Aim: The aim of this study was to investigate the long-term outcome of six children with persistent hyperinsulinemic hypoglycemia of infancy (PHHI) after pancreatectomy who have been followed since 1990 at the Riyadh Military Hospital, Riyadh, Kingdom of Saudi Arabia.
Patients and methods: Data from six patients were retrospectively analyzed from chart review. PHHI was diagnosed on the basis of having high-insulin levels and low-glucose levels and a high insulin-to-glucose ratio. Lactate, pyruvate, ammonia, and urinary organic acid levels were recorded and tandem mass spectrometry screening was performed. The patients were assessed radiologically by MRI of the brain and by ultrasound examination of the abdomen. Patients who failed medical therapy underwent near-total pancreatectomy.

☆ ☆ ☆ ☆

Things to do:
1) Say whether each statement below agrees with the PHHI study summary, answering yes or no and quoting the exact deciding words of the text.
(a) The six patients were studied prospectively.
(b) The patients were examined by MRI of the brain.
(c) The patients have been followed since 1990.
2) Carry on the PHHI study summary from the point where it stops.

☆ ☆ ☆ ☆

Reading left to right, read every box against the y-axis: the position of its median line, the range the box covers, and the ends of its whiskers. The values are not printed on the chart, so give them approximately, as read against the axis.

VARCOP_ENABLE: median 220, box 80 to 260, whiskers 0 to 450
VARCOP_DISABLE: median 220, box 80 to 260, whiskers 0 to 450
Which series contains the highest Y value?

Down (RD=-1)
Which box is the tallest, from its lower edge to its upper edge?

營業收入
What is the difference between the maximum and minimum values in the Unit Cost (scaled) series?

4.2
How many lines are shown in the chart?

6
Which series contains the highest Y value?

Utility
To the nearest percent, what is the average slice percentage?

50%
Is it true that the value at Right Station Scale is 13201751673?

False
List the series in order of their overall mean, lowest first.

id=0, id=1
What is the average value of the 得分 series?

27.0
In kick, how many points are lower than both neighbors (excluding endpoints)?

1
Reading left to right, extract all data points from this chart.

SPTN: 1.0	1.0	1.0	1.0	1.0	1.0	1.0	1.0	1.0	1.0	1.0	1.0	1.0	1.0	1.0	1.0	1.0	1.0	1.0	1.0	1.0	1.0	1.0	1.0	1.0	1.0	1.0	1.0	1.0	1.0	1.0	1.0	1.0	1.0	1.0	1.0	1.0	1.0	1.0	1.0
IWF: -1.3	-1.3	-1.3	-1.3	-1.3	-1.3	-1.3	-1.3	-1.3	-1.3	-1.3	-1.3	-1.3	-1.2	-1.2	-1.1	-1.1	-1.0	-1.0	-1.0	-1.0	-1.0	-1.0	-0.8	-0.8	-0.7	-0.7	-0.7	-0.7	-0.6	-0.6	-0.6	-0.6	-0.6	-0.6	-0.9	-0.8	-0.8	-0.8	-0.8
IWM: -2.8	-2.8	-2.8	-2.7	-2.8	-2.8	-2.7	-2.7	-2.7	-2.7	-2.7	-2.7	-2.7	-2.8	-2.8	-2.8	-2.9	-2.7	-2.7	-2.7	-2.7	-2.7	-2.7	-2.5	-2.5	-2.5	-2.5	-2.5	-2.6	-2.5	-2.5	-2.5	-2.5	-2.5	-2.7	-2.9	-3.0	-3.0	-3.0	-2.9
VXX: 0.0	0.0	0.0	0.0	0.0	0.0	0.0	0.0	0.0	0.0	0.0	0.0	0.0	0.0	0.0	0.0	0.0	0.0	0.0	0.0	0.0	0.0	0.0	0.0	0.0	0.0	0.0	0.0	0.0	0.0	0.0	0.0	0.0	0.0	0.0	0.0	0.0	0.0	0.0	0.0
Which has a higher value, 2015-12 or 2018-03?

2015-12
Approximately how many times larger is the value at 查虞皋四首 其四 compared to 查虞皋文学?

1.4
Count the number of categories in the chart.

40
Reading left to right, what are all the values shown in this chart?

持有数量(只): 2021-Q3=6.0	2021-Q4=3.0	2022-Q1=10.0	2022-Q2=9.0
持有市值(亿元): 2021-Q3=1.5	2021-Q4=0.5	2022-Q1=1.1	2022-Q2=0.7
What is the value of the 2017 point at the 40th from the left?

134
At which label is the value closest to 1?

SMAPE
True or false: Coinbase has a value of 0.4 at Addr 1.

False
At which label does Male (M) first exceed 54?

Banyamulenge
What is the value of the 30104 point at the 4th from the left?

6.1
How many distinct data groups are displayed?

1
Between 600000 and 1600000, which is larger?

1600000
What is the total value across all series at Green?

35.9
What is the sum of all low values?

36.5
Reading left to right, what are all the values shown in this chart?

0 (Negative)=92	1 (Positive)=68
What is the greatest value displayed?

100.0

☆ ☆ ☆ ☆

Expected outputs:
1)
(a) No: "Data from six patients were retrospectively analyzed from chart review."
(b) Yes: "The patients were assessed radiologically by MRI of the brain"
(c) Yes: "who have been followed since 1990 at the Riyadh Military Hospital"

2)
Results: Hypoglycemic convulsion was the most common presenting complaint. None of the patients responded to medical treatment and thus underwent surgery. Two patients still had hypoglycemic episodes after surgery, requiring medical treatment. However, they underwent subsequent surgery because of unresponsiveness to medical therapy. Three patients developed diabetes. None of them had malabsorption, and two patients later developed epilepsy.
Conclusion: The earlier the age at diagnosis, the better the neurological outcome. Delayed surgery might be associated with higher risk of development of diabetes. Near-total (90–95%) pancreatectomy is the treatment of choice for PHHI not responsive to medical treatment.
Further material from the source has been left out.